Si potrebbe perciò dire che i neuroni specchio
sono, in definitiva, all'origine di una nuova interpretazione del rapporto
tra coscienza di sé e ambiente?
«La
nostra scoperta forse non dice molto sulla "coscienza", che è un
termine passe-partout, ma
dice molto sull'empatia: propone cioè un meccanismo neurologico per spiegare
come possiamo capire che cosa fanno gli altri. Perciò ha interessato gli psicoanalisti e i sociologi,
in quanto molti dei nostri comportamenti sarebbero dovuti a questo sistema
empatico quasi naturale.»
Effetti imitativi dei neuroni specchio |
Secondo gli esperti, il bravo venditore, davanti a
un cliente «difficile», tende a ripetere i gesti del suo interlocutore per metterlo
a suo agio e condividere le sue sensazioni. Poi, a poco a poco, modifica il
linguaggio del suo corpo, così da creare una specie di empatia con il cliente.
Questo comportamento rappresenta una traccia dello sviluppo evolutivo
all'origine dei neuroni specchio? Finora si è parlato di esperimenti su
animali; ma è possibile estrapolare tali risultati all'uomo e, se lo è, come si
lega la vostra scoperta alla genesi del linguaggio?
“Dopo
i primi risultati ci siamo chiesti se nell'uomo esista un sistema analogo. Con
esperimenti di stimolazione magnetica transcraniale, non invasivi né dolorosi,
abbiamo dimostrato che in effetti è così. Poi abbiamo ripetuto gli esperimenti
al "San Raffaele" di Milano, dove c'è un gruppo che lavora con la
PET. E qui è venuta la seconda novità: abbiamo trovato
una regione specchio attiva nell'area di Broca, deputata all'elaborazione del
linguaggio. Ciò significa, secondo noi, che questo sistema potrebbe
essere il precursore del linguaggio: il meccanismo dei neuroni specchio potrebbe
cioè costituire il prerequisito neurale per lo sviluppo della comunicazione
interindividuale e infine del linguaggio. La nostra ipotesi è che la specializzazione linguistica
dell'area di Broca sarebbe derivata da un meccanismo più antico
collegato alla generazione e alla comprensione degli atti motori. Partendo da
questo meccanismo, i processi evolutivi connessi allo sviluppo della vita
sociale tipica dei primati potrebbero aver favorito la capacità di eseguire e interpretare i gesti
della bocca e delle mani usati per comunicare.
Questo
nuovo filone di ricerca interessa perciò anche i linguisti,
gli studiosi dell'apprendimento e chi si occupa dei disturbi del
comportamento. La scoperta dei neuroni specchio e dell’esistenza di un
sistema analogo nell'uomo rende lecita l'ipotesi che queste rappresentazioni
motorie vengano utilizzate anche per creare rapporti empatici con gli altri. È
facile ipotizzare che disturbi come la schizofrenia o l'autismo
possano essere legati a un deficit al momento dell'organizzazione o del
funzionamento di queste rappresentazioni motorie.” A questo punto sembra chiaro che la vostra posizione è all’estremo
opposto della separazione mente-corpo. La coscienza di sé e l'empatia
dipendono non solo dal cervello, ma dall'organismo nel suo totale. Un cervello
che non fosse in grado, o non avesse arti da far muovere, non avrebbe neppure
la capacità di rapportarsi con gli altri.

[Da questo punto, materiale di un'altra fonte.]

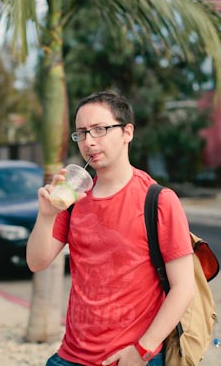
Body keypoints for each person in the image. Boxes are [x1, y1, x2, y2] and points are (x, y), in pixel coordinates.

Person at [27, 91, 197, 366]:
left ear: (127, 132)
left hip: (130, 358)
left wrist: (141, 351)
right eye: (81, 133)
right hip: (71, 356)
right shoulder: (74, 199)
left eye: (100, 129)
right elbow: (36, 262)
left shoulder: (158, 200)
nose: (89, 141)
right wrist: (46, 216)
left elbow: (184, 287)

Aree cerebrali interessate dai neuroni specchio 2 |
«Certo.
La nostra posizione mette sempre più in discussione la concezione del cervello
come "macchina di
Turing", elaboratore di simboli. Noi, così come altri ricercatori,
siamo sempre più portati a considerare il cervello un organo
biologico inserito in un organismo biologico, per il quale è
importantissima l'interazione con l'ambiente. Siamo sulla sponda opposta a
quella, per esempio, su cui si colloca Francis Crick con la sua “Astonishing Hypothesis” (La scienza e l'anima, Rizzoli, 1994).
Anche se proprio Crick ha mostrato recentemente molto interesse per le nostre
ricerche. Anche la nostra, in effetti, è per lui un'ipotesi sorprendente.»